As the land is slightly elevated from the river surface, even during high tide in the dry and monsoon seasons, it does not completely submerge under water. Tourists visit throughout the year. From the beginning of 2018, Mini Cox’s Bazar gradually became known nationwide as a tourist destination.
This place originated naturally through the constant erosion and formation of the river.

== Attractions ==
The rivers surrounding the area and the view from a distance, where the southeastern part reveals Chandpur district town and on the opposite side a small part of Shariatpur district, are the special attractions of this tourist spot. During the winter season and until early summer, the beauty of this tourist spot captivates visitors.
Situated at the confluence of the Padma and Meghna rivers, tourists from different regions of Bangladesh gather here to enjoy the beauty of the small waves of the vast waters of the Meghna and Padma on both sides, along with the sandy char. Visitors can see both sunrise and sunset from this location.
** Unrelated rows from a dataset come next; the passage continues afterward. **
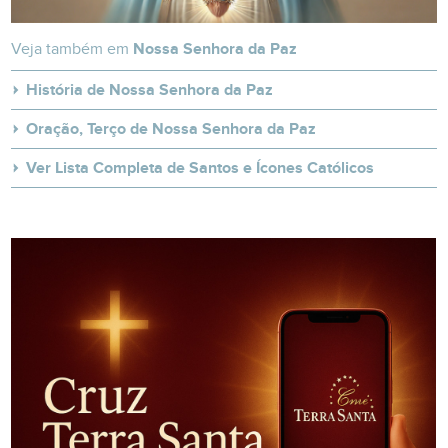
Veja também em
Nossa Senhora da Paz
História de Nossa Senhora da Paz
Oração, Terço de Nossa Senhora da Paz
Ver Lista Completa de Santos e Ícones Católicos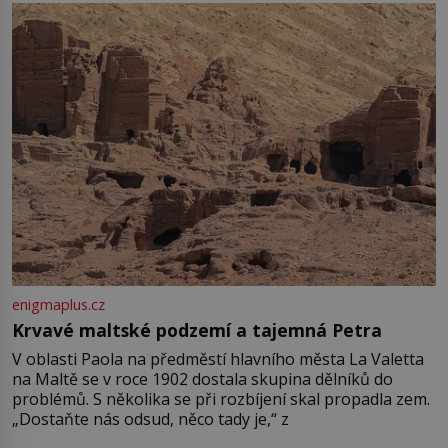
enigmaplus.cz
Krvavé maltské podzemí a tajemná Petra
V oblasti Paola na předměstí hlavního města La Valetta
na Maltě se v roce 1902 dostala skupina dělníků do
problémů. S několika se při rozbíjení skal propadla zem.
„Dostaňte nás odsud, něco tady je,“ z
The sight of small waves from both rivers crashing, fishermen catching hilsa in the Padma-Meghna, and green grass growing between the vast sandy stretches add to the charm of Mini Cox’s Bazar. Additionally, in this popular spot, tourists have the opportunity to swim and bathe in the fresh waters of the Meghna and Padma rivers.

== Risks ==
During the monsoon season, Mini Cox’s Bazar becomes risky for tourists who cannot swim. On 12 June 2019, a tourist went missing while swimming here.
On 13 June 2019, members of the Chandpur River Fire Service, Bangladesh Navy, and Bangladesh Coast Guard recovered his body.
The Bangladesh Water Development Board has also identified this tourist spot as risky for the Chandpur town protection embankment.